Analysis of the BUDA Social Graph
Repository for analysis of BUDA players when considered as a social graph
Read more on my blog.
A note: I used python 3.3 for this, and made no effort towards python 2.x compatibility. Sorry.
STEPS TO RUN
- scrape.py: this function gets raw roster data from buda.org by following the links in data/links.txt. In lieu of using a headless browser, links.txt was generated by hand
- player_graph_init.py: this combs the data/roster_data.tsv file and creates a list of nodes, one per player. It also creates one edge for each pair of players that played on the same team
- combine_raw_edges.py: this combines the edges from player_graph_init into a set of weighted edges (so twenty different A,B edges throughout the seasons become (A,B,20))
- find_recent_players.py: find nodes that have appeared in a league recently, to filter down the number of computations we have to do in similar_players.py
- network_statistics.py: basic statistics about the network (node degree, edge weight)

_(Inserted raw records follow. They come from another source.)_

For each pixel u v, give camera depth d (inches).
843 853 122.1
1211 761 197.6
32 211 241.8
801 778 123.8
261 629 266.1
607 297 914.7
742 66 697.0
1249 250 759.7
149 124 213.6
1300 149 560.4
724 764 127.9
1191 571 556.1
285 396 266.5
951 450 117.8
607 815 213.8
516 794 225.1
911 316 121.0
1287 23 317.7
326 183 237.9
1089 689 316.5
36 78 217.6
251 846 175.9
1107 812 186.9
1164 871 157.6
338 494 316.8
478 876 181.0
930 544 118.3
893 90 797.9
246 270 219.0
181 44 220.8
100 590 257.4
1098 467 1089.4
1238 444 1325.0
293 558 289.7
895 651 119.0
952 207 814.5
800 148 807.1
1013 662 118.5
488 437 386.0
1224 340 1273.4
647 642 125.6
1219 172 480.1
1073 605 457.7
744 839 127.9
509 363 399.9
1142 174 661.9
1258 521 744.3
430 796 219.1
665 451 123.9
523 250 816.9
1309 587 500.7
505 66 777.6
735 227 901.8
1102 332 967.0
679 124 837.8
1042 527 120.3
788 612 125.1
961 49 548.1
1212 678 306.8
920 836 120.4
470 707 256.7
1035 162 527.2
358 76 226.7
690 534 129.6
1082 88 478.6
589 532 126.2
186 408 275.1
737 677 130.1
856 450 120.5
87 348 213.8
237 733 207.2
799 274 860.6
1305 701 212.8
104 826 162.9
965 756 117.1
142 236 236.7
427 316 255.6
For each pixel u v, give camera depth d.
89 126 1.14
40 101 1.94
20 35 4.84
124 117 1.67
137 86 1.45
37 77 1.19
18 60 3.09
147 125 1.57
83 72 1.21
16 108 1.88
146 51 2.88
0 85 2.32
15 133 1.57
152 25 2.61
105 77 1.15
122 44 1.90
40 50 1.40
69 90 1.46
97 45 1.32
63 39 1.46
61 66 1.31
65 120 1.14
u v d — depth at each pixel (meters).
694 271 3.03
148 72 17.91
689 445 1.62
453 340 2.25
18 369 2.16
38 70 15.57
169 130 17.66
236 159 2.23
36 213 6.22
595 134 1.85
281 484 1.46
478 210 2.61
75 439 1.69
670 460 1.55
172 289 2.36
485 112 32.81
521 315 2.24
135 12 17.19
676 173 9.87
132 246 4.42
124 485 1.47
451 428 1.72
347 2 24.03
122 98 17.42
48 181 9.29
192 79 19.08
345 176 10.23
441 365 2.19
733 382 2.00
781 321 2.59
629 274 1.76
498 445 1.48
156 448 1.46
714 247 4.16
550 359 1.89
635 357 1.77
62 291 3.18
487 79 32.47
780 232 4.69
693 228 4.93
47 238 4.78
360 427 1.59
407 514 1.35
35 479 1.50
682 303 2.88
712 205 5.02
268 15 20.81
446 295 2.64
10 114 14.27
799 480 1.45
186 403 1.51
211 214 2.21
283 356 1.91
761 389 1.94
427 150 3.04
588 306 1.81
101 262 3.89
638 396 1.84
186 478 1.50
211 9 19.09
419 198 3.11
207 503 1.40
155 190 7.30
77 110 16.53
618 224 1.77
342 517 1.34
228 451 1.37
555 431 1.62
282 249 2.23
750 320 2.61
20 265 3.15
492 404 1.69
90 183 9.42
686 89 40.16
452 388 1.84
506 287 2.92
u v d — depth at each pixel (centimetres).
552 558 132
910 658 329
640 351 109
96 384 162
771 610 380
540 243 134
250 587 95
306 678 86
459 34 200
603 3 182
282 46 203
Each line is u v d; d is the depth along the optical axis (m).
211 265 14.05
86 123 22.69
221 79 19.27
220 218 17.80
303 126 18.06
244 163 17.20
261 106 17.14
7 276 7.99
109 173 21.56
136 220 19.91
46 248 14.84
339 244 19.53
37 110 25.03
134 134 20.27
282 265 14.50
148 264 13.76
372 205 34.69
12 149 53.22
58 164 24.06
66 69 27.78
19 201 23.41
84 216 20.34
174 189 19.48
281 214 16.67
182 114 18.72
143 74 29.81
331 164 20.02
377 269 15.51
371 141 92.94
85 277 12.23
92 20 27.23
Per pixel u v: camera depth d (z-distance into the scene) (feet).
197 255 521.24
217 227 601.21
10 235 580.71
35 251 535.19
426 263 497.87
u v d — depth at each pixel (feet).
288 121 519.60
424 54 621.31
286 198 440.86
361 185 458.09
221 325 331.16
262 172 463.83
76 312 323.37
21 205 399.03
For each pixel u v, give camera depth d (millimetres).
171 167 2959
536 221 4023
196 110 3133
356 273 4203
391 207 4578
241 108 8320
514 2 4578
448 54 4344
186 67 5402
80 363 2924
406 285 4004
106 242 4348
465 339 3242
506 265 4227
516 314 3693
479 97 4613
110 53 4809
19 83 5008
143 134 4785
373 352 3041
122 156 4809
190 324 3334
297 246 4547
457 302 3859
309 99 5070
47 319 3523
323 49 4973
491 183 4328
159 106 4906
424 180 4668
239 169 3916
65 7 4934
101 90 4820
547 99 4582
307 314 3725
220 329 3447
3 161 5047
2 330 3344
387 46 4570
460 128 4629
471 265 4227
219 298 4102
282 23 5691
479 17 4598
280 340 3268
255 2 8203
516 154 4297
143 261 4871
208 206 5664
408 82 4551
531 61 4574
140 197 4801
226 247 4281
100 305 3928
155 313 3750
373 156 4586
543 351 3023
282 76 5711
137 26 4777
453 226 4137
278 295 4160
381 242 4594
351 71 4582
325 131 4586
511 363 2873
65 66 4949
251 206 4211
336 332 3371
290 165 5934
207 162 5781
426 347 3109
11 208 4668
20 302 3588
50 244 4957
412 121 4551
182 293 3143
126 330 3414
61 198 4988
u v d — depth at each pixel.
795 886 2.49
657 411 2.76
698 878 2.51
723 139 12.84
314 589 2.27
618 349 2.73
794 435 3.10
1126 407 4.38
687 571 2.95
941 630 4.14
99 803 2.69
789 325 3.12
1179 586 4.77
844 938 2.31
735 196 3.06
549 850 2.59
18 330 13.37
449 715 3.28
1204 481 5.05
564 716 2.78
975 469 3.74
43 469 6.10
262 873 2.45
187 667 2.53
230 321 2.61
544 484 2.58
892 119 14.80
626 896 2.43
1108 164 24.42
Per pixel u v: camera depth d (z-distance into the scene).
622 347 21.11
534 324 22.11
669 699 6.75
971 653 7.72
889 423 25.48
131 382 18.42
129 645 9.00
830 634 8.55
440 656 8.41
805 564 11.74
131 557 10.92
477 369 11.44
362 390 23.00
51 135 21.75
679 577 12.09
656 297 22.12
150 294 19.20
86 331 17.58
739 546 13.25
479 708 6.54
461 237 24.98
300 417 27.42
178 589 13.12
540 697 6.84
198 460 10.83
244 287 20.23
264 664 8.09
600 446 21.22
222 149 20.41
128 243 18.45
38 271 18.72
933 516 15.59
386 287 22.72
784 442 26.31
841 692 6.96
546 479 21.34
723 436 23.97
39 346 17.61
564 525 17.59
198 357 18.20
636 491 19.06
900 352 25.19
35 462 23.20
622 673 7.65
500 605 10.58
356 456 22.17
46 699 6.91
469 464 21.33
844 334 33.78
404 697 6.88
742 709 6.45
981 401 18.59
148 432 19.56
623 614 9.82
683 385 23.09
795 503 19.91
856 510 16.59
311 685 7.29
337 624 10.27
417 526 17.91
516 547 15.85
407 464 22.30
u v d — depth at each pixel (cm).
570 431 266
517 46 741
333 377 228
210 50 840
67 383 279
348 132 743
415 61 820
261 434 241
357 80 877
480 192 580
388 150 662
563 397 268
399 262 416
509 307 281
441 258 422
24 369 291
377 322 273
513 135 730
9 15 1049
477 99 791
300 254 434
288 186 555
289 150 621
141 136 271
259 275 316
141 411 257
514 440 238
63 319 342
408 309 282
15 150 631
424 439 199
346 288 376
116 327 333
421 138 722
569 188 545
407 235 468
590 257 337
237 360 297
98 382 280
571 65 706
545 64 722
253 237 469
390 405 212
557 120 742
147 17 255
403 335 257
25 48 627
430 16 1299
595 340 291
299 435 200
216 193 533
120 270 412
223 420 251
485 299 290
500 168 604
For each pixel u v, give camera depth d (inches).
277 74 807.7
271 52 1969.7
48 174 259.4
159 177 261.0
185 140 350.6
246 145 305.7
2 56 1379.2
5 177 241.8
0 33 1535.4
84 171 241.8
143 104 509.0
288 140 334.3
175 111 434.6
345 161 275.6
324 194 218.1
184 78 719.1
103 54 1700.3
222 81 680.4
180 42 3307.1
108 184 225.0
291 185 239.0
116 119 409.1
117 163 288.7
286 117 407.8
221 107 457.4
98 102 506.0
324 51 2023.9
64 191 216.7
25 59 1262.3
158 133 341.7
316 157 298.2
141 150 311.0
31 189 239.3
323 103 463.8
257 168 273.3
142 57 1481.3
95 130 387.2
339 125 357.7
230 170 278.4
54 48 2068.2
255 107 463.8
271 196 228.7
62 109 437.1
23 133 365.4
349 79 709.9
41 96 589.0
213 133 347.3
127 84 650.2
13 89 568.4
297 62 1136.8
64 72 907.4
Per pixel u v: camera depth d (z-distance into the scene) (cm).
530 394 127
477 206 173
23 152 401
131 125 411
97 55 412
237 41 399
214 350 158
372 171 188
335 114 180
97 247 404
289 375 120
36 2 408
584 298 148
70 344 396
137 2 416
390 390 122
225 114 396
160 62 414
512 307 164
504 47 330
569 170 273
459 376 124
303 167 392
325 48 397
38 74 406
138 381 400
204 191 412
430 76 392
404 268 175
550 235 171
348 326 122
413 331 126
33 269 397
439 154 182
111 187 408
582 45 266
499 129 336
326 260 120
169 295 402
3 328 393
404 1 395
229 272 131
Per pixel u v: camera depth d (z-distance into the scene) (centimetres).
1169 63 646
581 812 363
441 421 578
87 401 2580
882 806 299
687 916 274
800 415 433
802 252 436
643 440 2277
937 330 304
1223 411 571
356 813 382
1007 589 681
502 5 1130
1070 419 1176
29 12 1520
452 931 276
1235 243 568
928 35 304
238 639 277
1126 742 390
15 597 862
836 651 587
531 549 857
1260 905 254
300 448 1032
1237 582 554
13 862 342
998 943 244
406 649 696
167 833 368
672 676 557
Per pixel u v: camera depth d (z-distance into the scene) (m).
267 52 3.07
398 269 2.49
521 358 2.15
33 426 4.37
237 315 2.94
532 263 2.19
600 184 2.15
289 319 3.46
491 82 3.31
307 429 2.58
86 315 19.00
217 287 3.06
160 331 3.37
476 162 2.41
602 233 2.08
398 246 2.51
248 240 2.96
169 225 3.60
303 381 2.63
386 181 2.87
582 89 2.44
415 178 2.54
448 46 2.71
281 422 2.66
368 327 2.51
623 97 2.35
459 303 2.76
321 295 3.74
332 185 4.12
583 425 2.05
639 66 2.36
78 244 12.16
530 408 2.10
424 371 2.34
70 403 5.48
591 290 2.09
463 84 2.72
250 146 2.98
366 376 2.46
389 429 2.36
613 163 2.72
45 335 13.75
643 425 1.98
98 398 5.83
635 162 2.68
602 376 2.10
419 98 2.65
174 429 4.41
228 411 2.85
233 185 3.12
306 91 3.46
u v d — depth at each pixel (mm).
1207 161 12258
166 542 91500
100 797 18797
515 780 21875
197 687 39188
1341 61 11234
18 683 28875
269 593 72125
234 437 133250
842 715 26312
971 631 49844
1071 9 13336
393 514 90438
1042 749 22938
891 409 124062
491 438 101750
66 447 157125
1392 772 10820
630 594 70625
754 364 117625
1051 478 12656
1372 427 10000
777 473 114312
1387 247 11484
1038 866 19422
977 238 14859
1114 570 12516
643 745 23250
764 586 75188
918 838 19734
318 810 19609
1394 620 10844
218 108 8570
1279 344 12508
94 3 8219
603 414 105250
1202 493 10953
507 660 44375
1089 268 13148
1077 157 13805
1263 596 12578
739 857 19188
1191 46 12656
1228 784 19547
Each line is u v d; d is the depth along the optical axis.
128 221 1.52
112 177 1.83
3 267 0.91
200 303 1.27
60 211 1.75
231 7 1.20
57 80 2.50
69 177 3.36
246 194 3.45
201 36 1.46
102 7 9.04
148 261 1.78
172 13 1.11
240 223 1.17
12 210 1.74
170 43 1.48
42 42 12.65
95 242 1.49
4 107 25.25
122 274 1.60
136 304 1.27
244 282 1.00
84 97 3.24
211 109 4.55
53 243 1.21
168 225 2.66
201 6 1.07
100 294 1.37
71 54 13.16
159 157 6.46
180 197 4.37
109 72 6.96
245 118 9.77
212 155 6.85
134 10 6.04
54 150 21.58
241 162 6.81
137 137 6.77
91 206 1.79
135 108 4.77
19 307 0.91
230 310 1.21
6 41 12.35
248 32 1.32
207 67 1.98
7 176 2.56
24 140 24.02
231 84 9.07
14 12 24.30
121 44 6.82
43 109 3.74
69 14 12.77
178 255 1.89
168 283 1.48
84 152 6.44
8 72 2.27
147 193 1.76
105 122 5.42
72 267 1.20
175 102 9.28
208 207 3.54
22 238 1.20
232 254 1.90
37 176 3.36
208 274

- similar_players.py: this is essentially a recommender system for each player: this searches all other players and find the list of N players most 'similar' to that player, and writes out the concatenation of each player's list to a file. 'similarity' here is the sum of weighted jaccard similarity and cosine similarity.
- ego_networks.py: this computes the % of BUDA covered for each recent player as a function of the degrees of separation K.
a quick Angular-based search capability embedded in the blog post. The version here will run standalone in a web container
this directory contains all of the outputs of the scripts above
the node list and adjacency list in player_graph/ are tailored for import into Gephi.